In the new study, Imhof and his colleagues focused on two specific modifications of histone H3 - methylation of the lysines at positions 27 and 36 (K27me and K36me). The attachment of a methyl group (CH 3 ) to the histone alters its binding affinity for regulatory proteins and changes the degree of chromatin compaction. K27me is usually found on H3 in regions where genes are inactive, while K36me serves as a marker for active genes.

The crucial question addressed in the study was: What happens to these modifications during the course of cell division? Cell division is preceded by DNA replication, which doubles the amount of DNA that has to be packed - and thus requires the synthesis of new histones. However, freshly synthesized histones carry no epigenetic modifications. How then do cells ensure that the new histones acquire the correct pattern of modifications within the newly formed chromatin?

The problem is a tricky one, and the experimental approach adopted to solve it was technically challenging. The team first labelled newly synthesized histones with (non- radioactive) heavy isotopes. The new (heavy) histones could therefore be distinguished from the old (light) histones by means of high-resolution mass spectrometry. They then followed the fate of these two 'generations' of histones in the daughter cells after cell division.

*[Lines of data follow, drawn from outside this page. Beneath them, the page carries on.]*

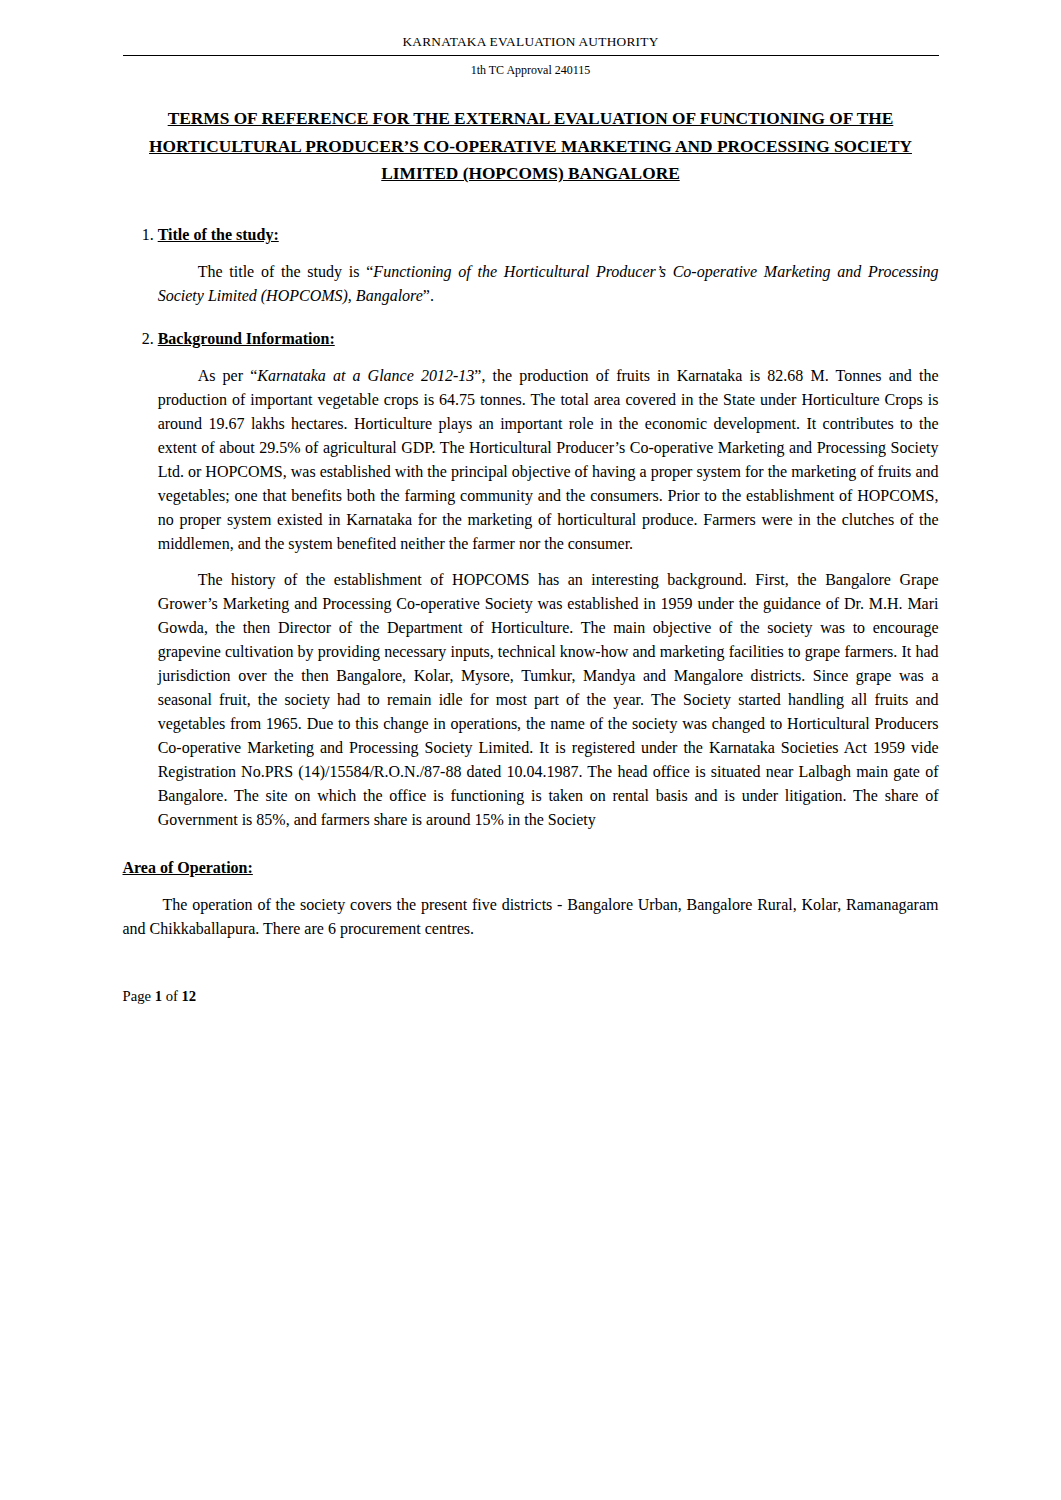KARNATAKA EVALUATION AUTHORITY
1th TC Approval 240115
Terms of Reference for the External Evaluation of Functioning of the Horticultural Producer’s Co-operative Marketing and Processing Society Limited (HOPCOMS) Bangalore
Title of the study:
The title of the study is “Functioning of the Horticultural Producer’s Co-operative Marketing and Processing Society Limited (HOPCOMS), Bangalore”.
Background Information:
As per “Karnataka at a Glance 2012-13”, the production of fruits in Karnataka is 82.68 M. Tonnes and the production of important vegetable crops is 64.75 tonnes. The total area covered in the State under Horticulture Crops is around 19.67 lakhs hectares. Horticulture plays an important role in the economic development. It contributes to the extent of about 29.5% of agricultural GDP. The Horticultural Producer’s Co-operative Marketing and Processing Society Ltd. or HOPCOMS, was established with the principal objective of having a proper system for the marketing of fruits and vegetables; one that benefits both the farming community and the consumers. Prior to the establishment of HOPCOMS, no proper system existed in Karnataka for the marketing of horticultural produce. Farmers were in the clutches of the middlemen, and the system benefited neither the farmer nor the consumer.
The history of the establishment of HOPCOMS has an interesting background. First, the Bangalore Grape Grower’s Marketing and Processing Co-operative Society was established in 1959 under the guidance of Dr. M.H. Mari Gowda, the then Director of the Department of Horticulture. The main objective of the society was to encourage grapevine cultivation by providing necessary inputs, technical know-how and marketing facilities to grape farmers. It had jurisdiction over the then Bangalore, Kolar, Mysore, Tumkur, Mandya and Mangalore districts. Since grape was a seasonal fruit, the society had to remain idle for most part of the year. The Society started handling all fruits and vegetables from 1965. Due to this change in operations, the name of the society was changed to Horticultural Producers Co-operative Marketing and Processing Society Limited. It is registered under the Karnataka Societies Act 1959 vide Registration No.PRS (14)/15584/R.O.N./87-88 dated 10.04.1987. The head office is situated near Lalbagh main gate of Bangalore. The site on which the office is functioning is taken on rental basis and is under litigation. The share of Government is 85%, and farmers share is around 15% in the Society
Area of Operation:
The operation of the society covers the present five districts - Bangalore Urban, Bangalore Rural, Kolar, Ramanagaram and Chikkaballapura. There are 6 procurement centres.
Page 1 of 12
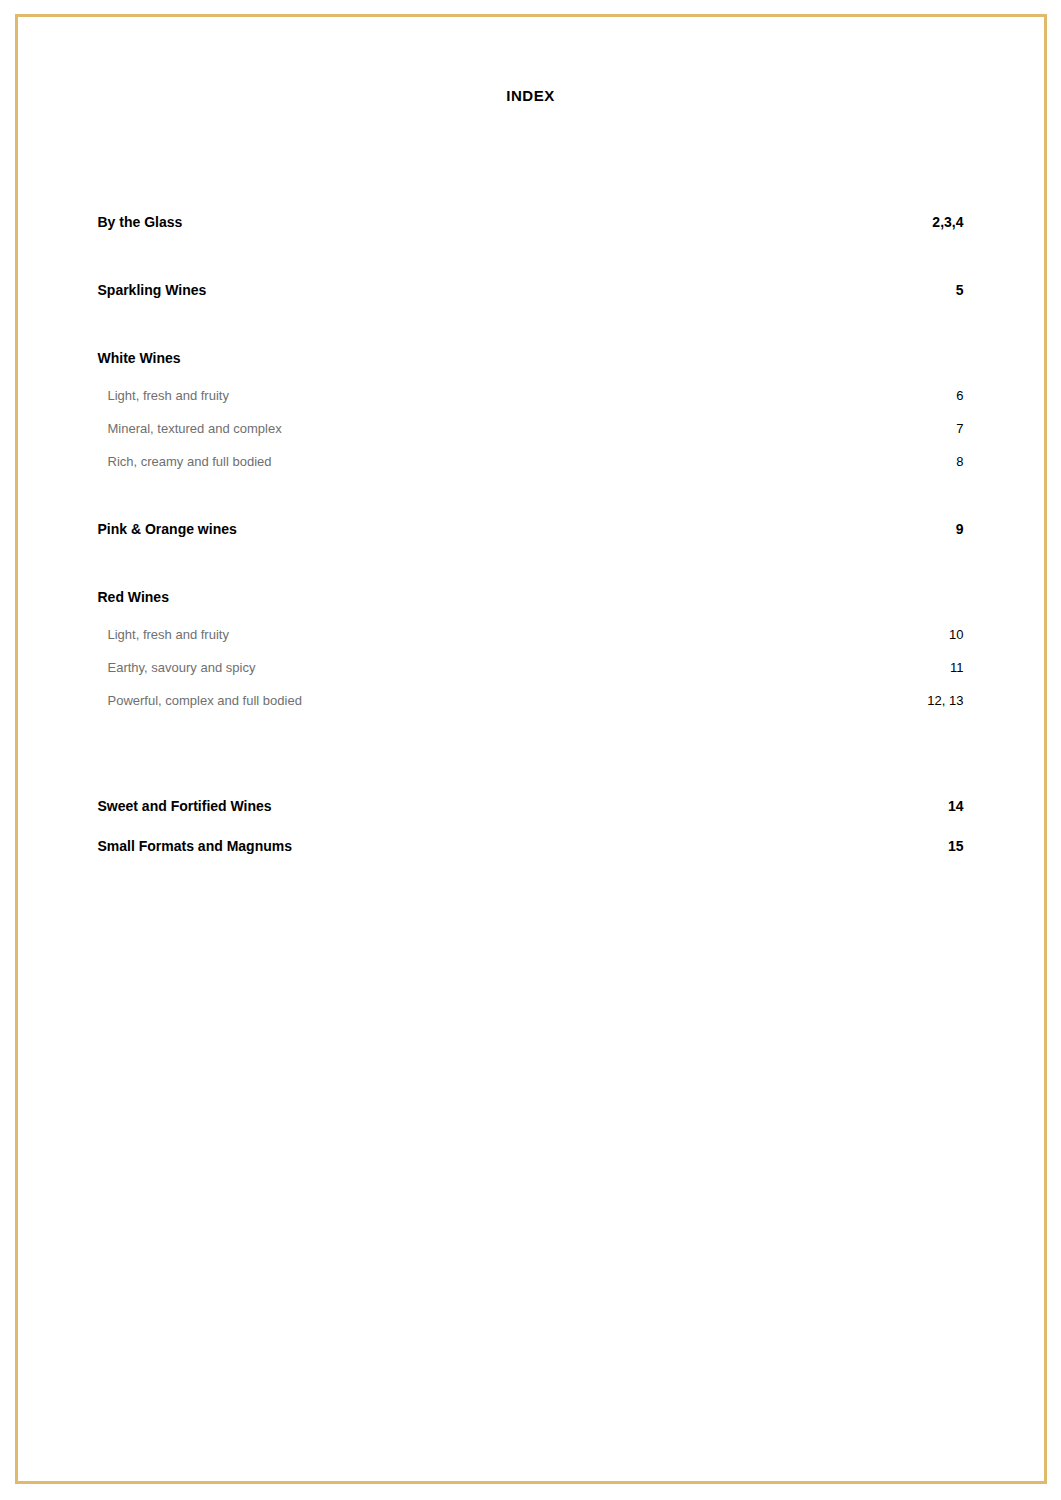INDEX
| By the Glass | 2,3,4 |
| Sparkling Wines | 5 |
| White Wines | |
| Light, fresh and fruity | 6 |
| Mineral, textured and complex | 7 |
| Rich, creamy and full bodied | 8 |
| Pink & Orange wines | 9 |
| Red Wines | |
| Light, fresh and fruity | 10 |
| Earthy, savoury and spicy | 11 |
| Powerful, complex and full bodied | 12, 13 |
| Sweet and Fortified Wines | 14 |
| Small Formats and Magnums | 15 |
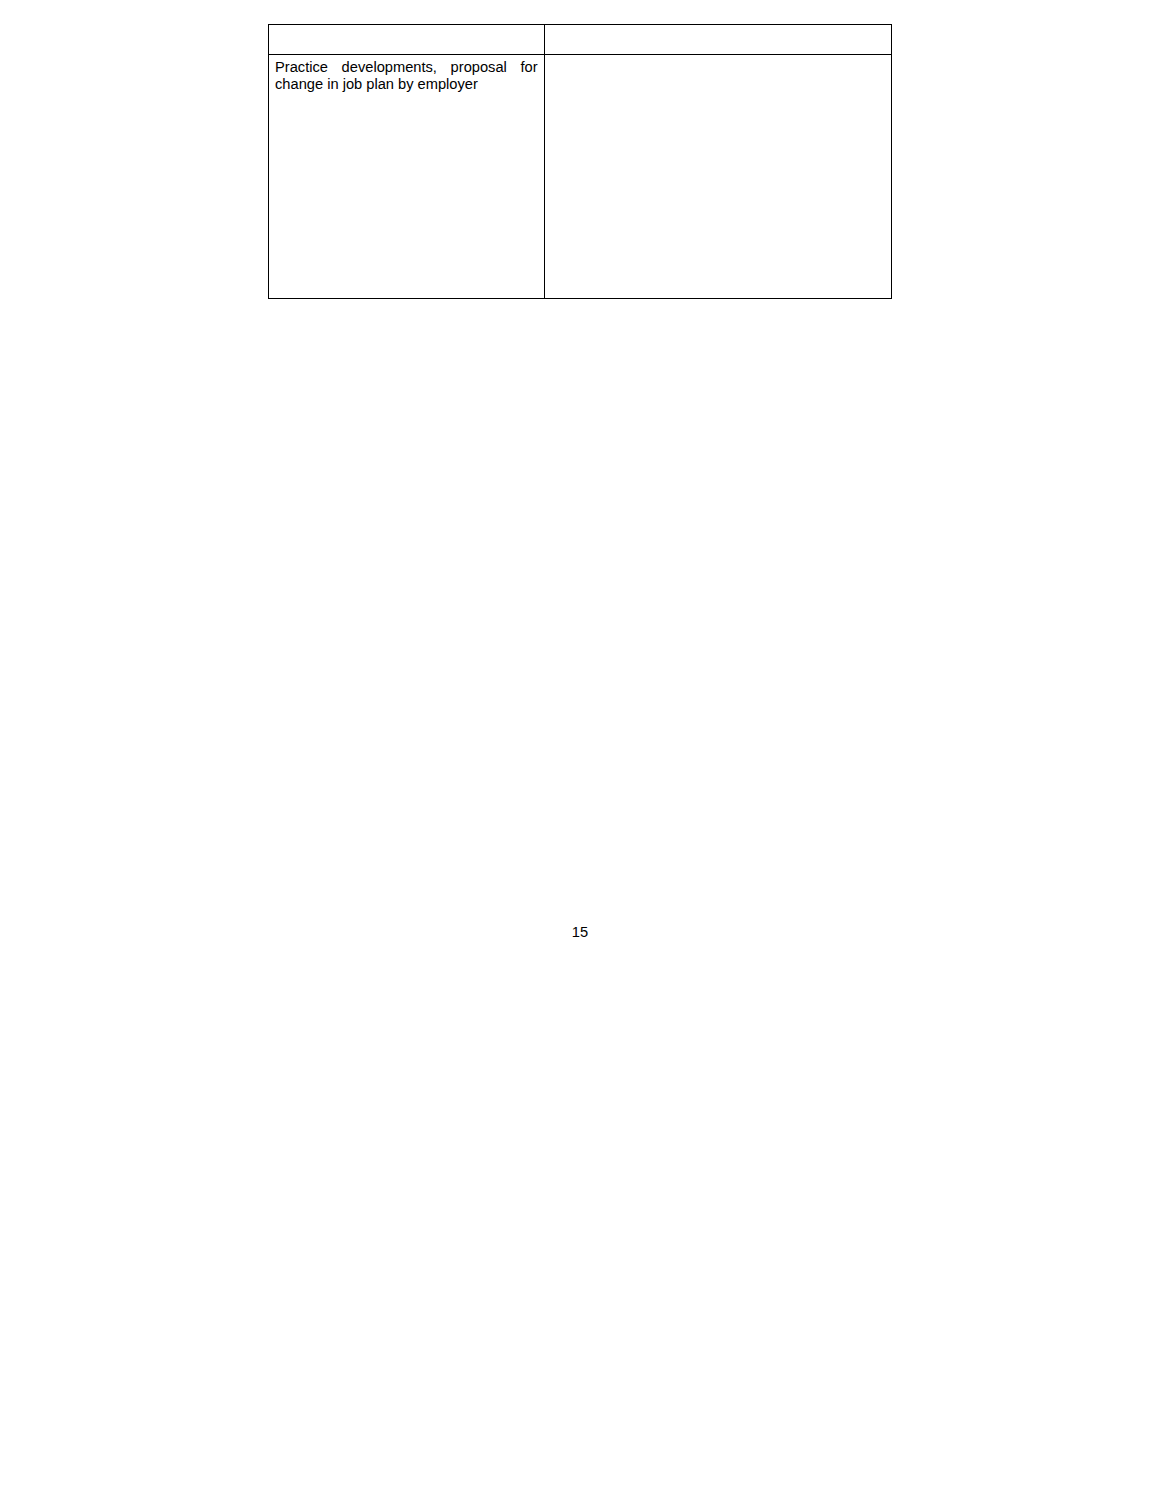| Practice developments, proposal for change in job plan by employer | |
15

The patterns of modification that they observed were extremely complex. In order to make sense of them, they devised two models for the inheritance of epigenetic histone modifications and used a computer-based procedure to compare the theoretical modification patterns with the dynamic changes detected in their labeling experiments. In theory, each of the lysines at positions 27 and 36 in histone H3 can be modified with one, two or three methyl groups. This meant that 16 possible isoforms had to be taken into consideration. "Based on our modeling studies, we were able to demonstrate that the methylation patterns of the two functionally antagonistic residues K27me and K36me in cells reciprocally influence each other," says Axel Imhof. "The patterns that we actually observed can best be accounted for by the assumption that certain regions of the genome - which we refer to as domains - exhibit defined patterns of methylation." A further surprising finding was that, in rapidly dividing embryonal stem cells, the levels of demethylation observed during cell division were insignificant. The team now plans to investigate in greater detail what precisely is happening in these cells.

In the longer term, the researchers hope that their work will allow them to swiftly identify pathological alterations in the epigenetic states of cells. It is known that tumor cells often contain mutant forms of the enzymes responsible for the de novo modifications that occur during cell division, and this seems to be associated with the increased proliferation rates seen in such cells. "Consequently, a lot of work is currently going into the development of 'epidrugs' that could modulate the activity of these enzymes," says Imhof.